---------- Texte source ----------

La monopolisation et l’impérialisme
entraînent un certain taux d’interférence consciente dans le mécanisme
du marché, même s’il ne s’agit que de viser à l’accroissement de la
puissance nationale. Or le contrôle conscient est aussi le but du
socialisme si bien que certains socialistes, comme les Fabians en
Angleterre, en vinrent à considérer la régulation économique, résultant
de la monopolisation du capital et de ses activités impérialistes, comme
un pas progressiste vers le développement d’une société plus
rationnelle.
Dans un capitalisme en ascension, les
organisations de travailleurs peuvent avoir une croissance relativement
sans à-coup si le taux d’accumulation est tel qu’il fournisse des
profits suffisants, tout en permettant une amélioration graduelle des
conditions des classes laborieuses. C’est pourquoi les mouvements
ouvriers, organisés par nations, luttant pour des réformes sociales et,
de fait, essentiellement pour une augmentation des salaires, ne
pouvaient éviter de favoriser l’expansion de leur capital national.
Qu’on l’admette ou non, la concurrence internationale touche aussi bien
la classe ouvrière que le capital. L’aile socialiste du mouvement
ouvrier elle-même ne saurait être immunisée contre cette pression
extérieure, sinon elle perdrait contact avec la réalité et ne pourrait
maintenir son influence sur la classe ouvrière et cela en dépit de
toutes les paroles idéologiques, déversées en faveur d’un
internationalisme prolétarien, présenté comme un but final mais
lointain, du mouvement socialiste.
La division nationale de la production
capitaliste « nationalise » aussi la lutte de classe prolétarienne. Ce
n’est pas là une simple question d’idéologie – c’est-à-dire une
acceptation non critique du nationalisme bourgeois par la classe
ouvrière – mais c’est un besoin pratique, car c’est dans le cadre de
l’économie nationale que la lutte de classe est menée. Lorsque
l’unification de l’humanité apparaît comme un but lointain et peut-être
utopique, c’est l’État-nation, avec son évolution historique et ses
succès dans la course concurrentielle au capital, qui détermine le
destin de son mouvement ouvrier et celui de la classe ouvrière en ce qui
concerne ses conditions d’existence. Pour être efficace le nationalisme
doit, comme toute idéologie, avoir quelques contacts précis avec les
besoins réels et les possibilités, non seulement ceux qui correspondent
aux intérêts de classe directement associée au nationalisme, mais aussi à
ceux qui lui sont soumis.

---------- Section des données ----------

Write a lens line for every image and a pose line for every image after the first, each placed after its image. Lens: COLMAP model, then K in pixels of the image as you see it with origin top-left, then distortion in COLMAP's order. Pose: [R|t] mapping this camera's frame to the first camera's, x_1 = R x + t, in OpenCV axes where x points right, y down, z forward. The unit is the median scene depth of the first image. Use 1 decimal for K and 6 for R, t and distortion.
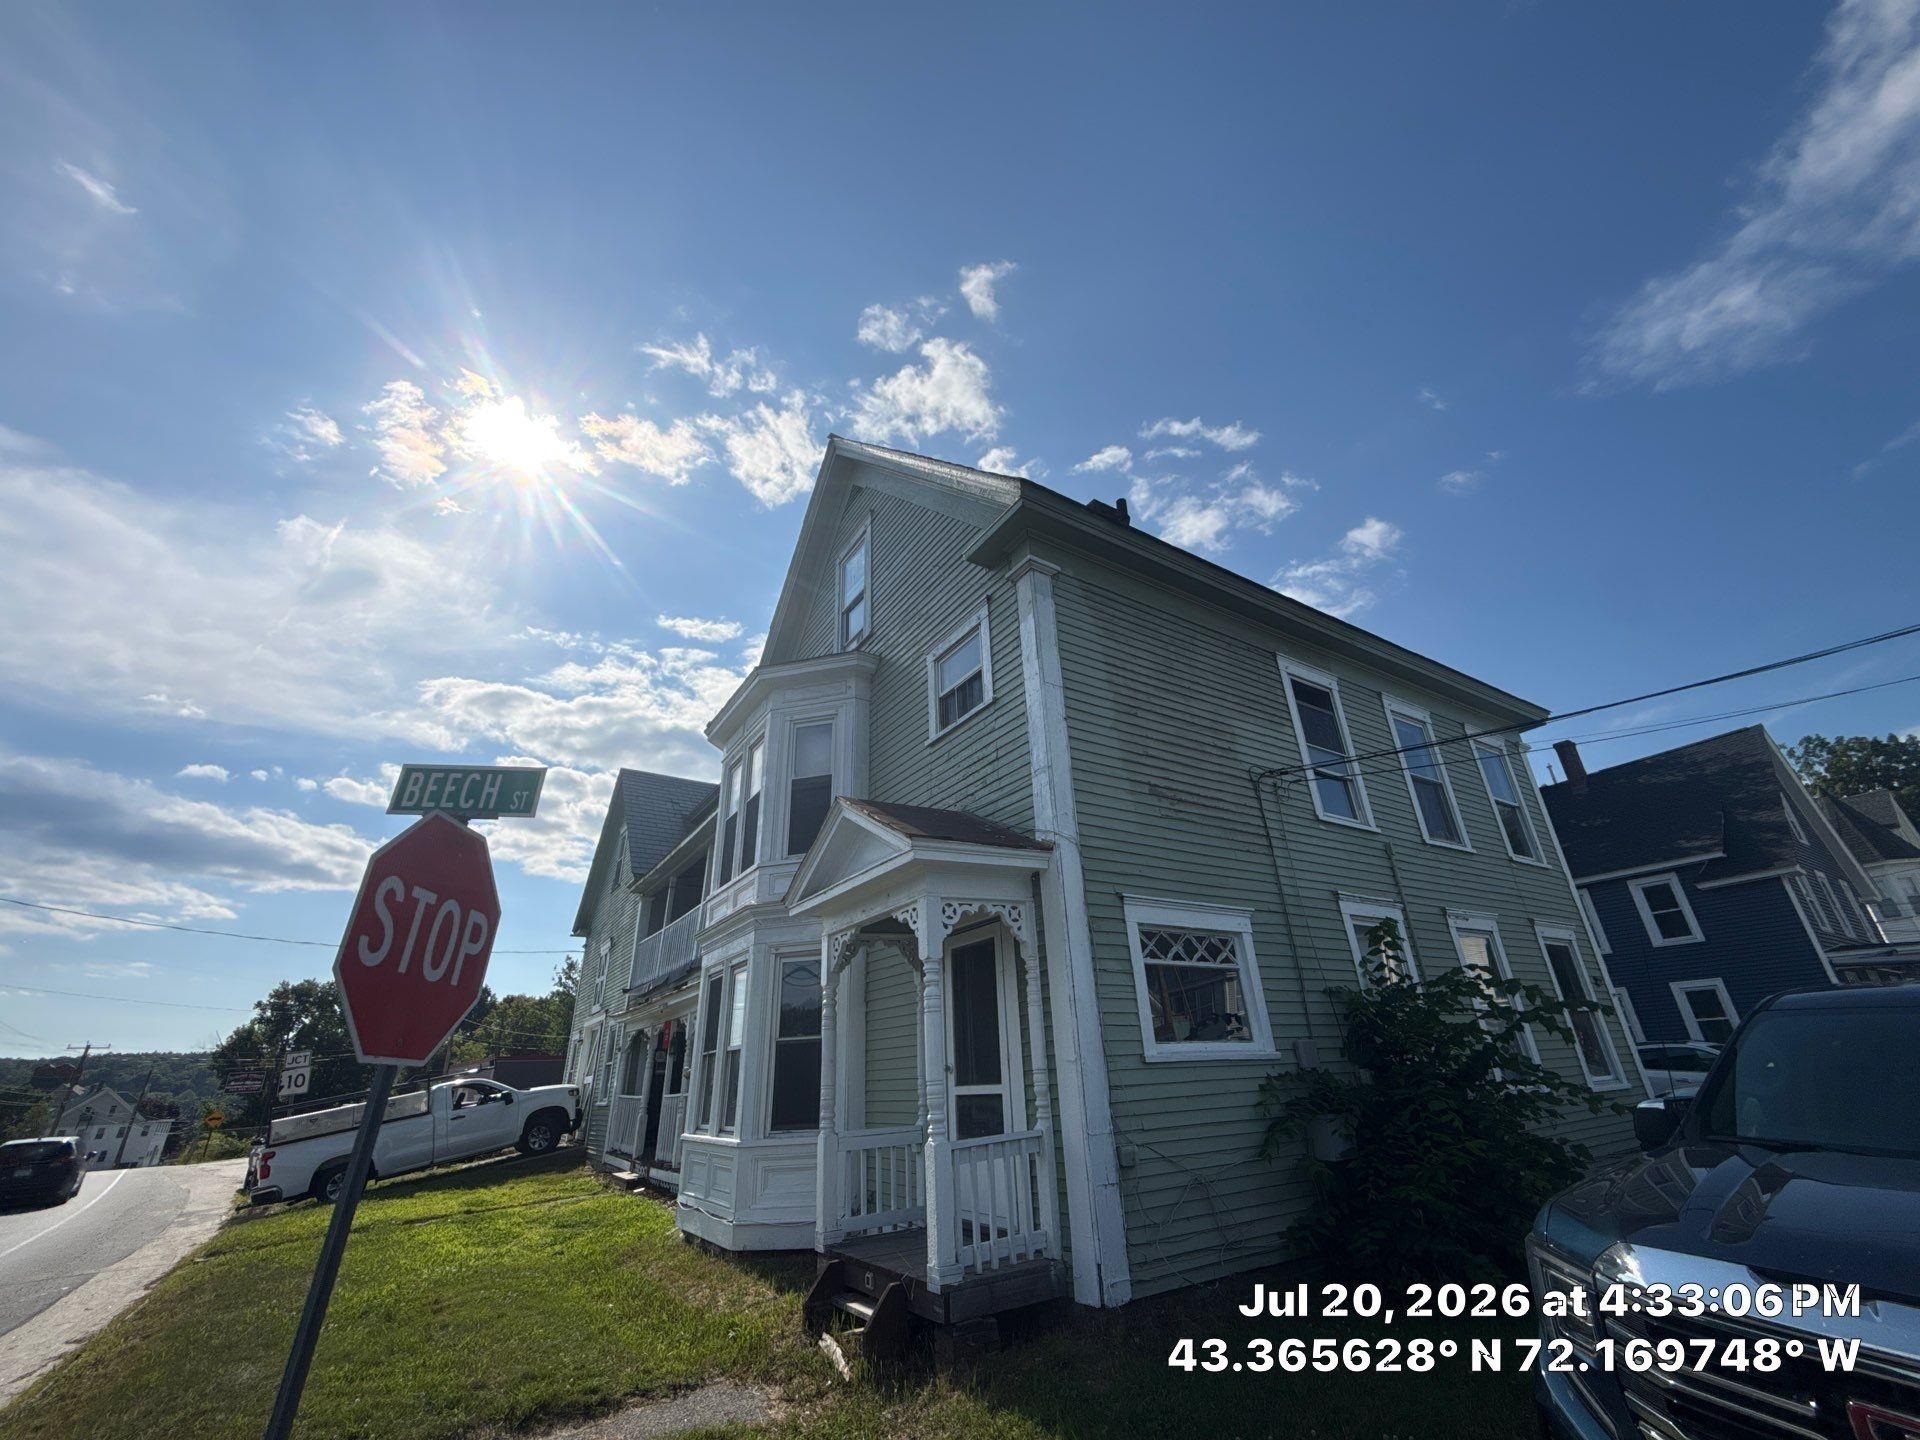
lens RADIAL K [[772.4, 0, 969.7], [0, 772.4, 713.7], [0, 0, 1]] dist [0.000368, -0.000061]
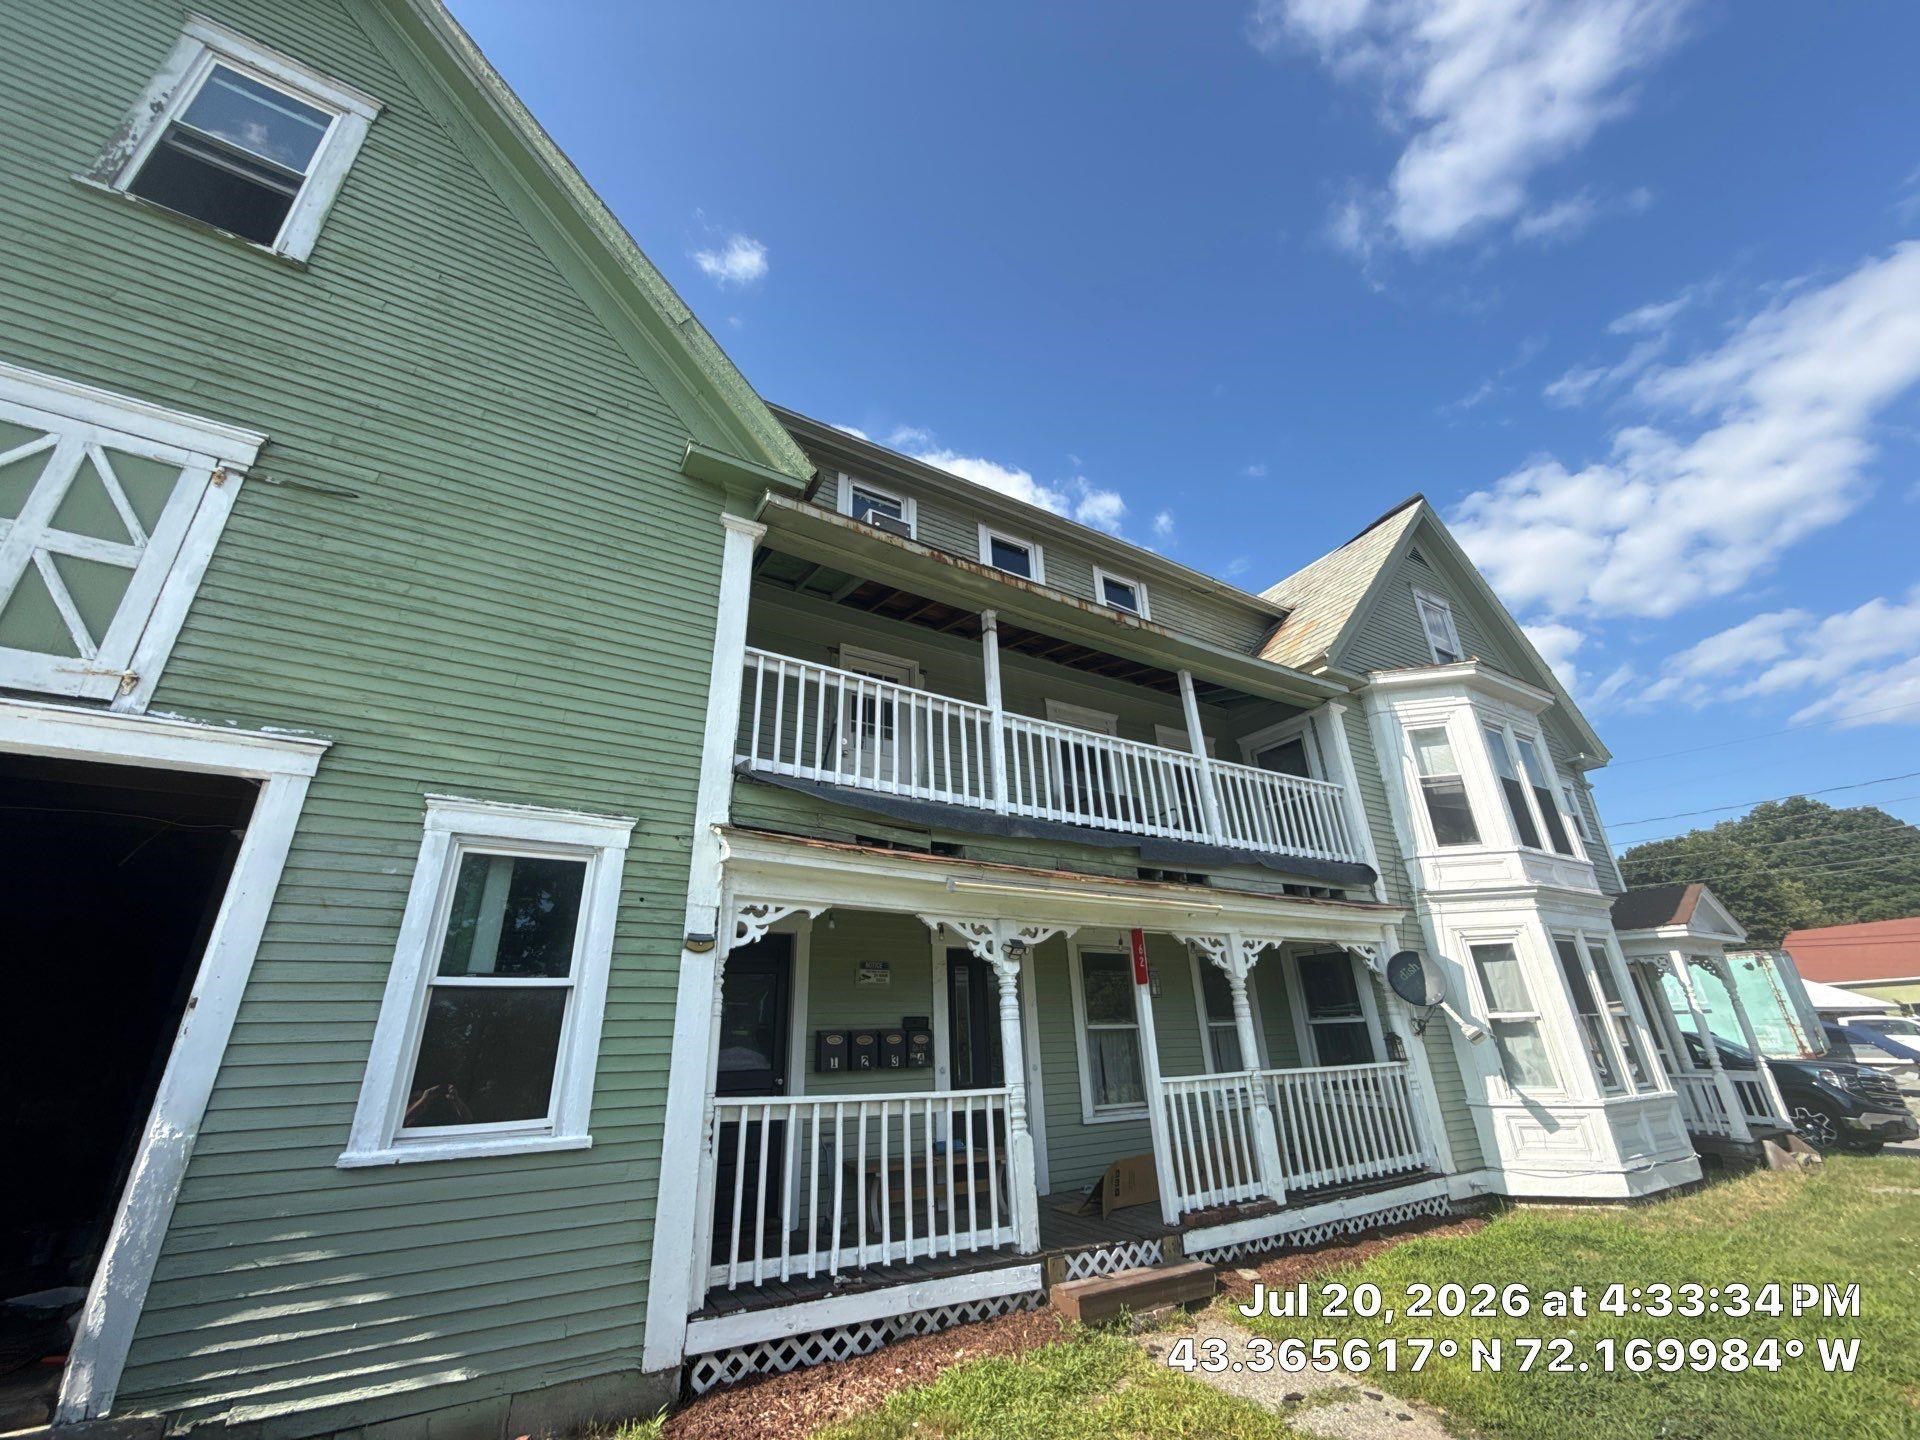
lens RADIAL K [[772.4, 0, 969.7], [0, 772.4, 713.7], [0, 0, 1]] dist [0.000368, -0.000061]
pose [[0.027972, 0.446799, 0.894197, -0.705172], [-0.395505, 0.826496, -0.400599, 0.413010], [-0.918038, -0.342454, 0.199830, 0.825062]]
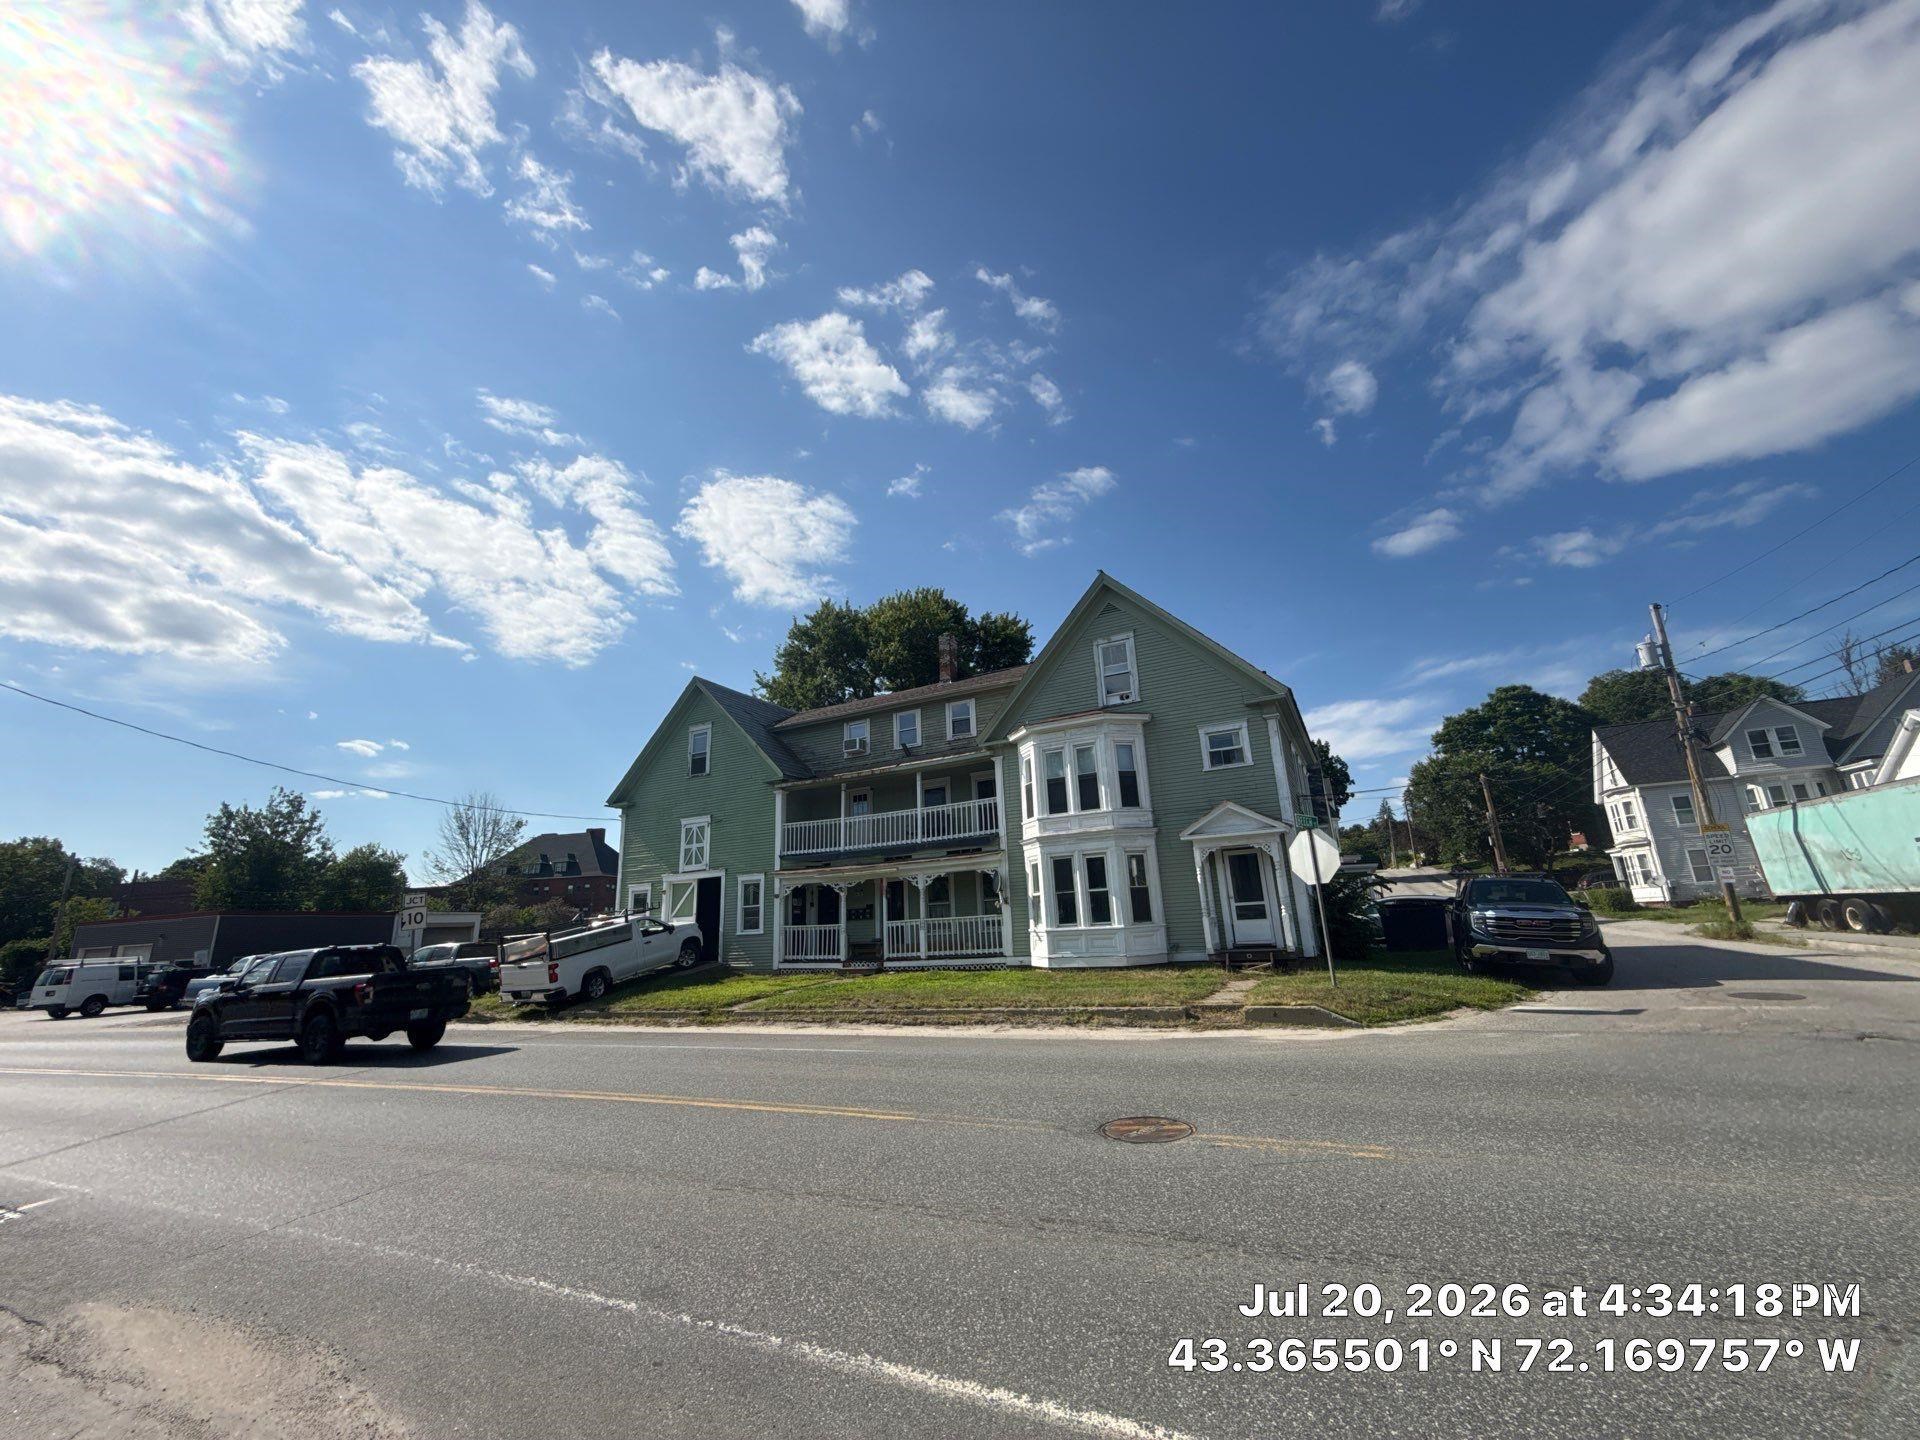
lens RADIAL K [[772.4, 0, 969.7], [0, 772.4, 713.7], [0, 0, 1]] dist [0.000368, -0.000061]
pose [[0.869333, 0.135387, 0.475322, -0.812076], [-0.202908, 0.974726, 0.093471, -0.091771], [-0.450654, -0.177704, 0.874833, -0.322032]]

----------

Exercices:
a) Relevez tous les mots composés avec un trait d’union dans l’extrait.
b) Recopiez l’extrait depuis « La monopolisation et » jusqu’à « rationnelle. » inclus, en substituant « Grande-Bretagne » à « Angleterre ».
Le listing provient d’une autre source que l’extrait.

Corrigés des exercices:
a) à-coup, elle-même, c’est-à-dire, peut-être, État-nation

b)
La monopolisation et l’impérialisme
entraînent un certain taux d’interférence consciente dans le mécanisme
du marché, même s’il ne s’agit que de viser à l’accroissement de la
puissance nationale. Or le contrôle conscient est aussi le but du
socialisme si bien que certains socialistes, comme les Fabians en
Grande-Bretagne, en vinrent à considérer la régulation économique, résultant
de la monopolisation du capital et de ses activités impérialistes, comme
un pas progressiste vers le développement d’une société plus
rationnelle.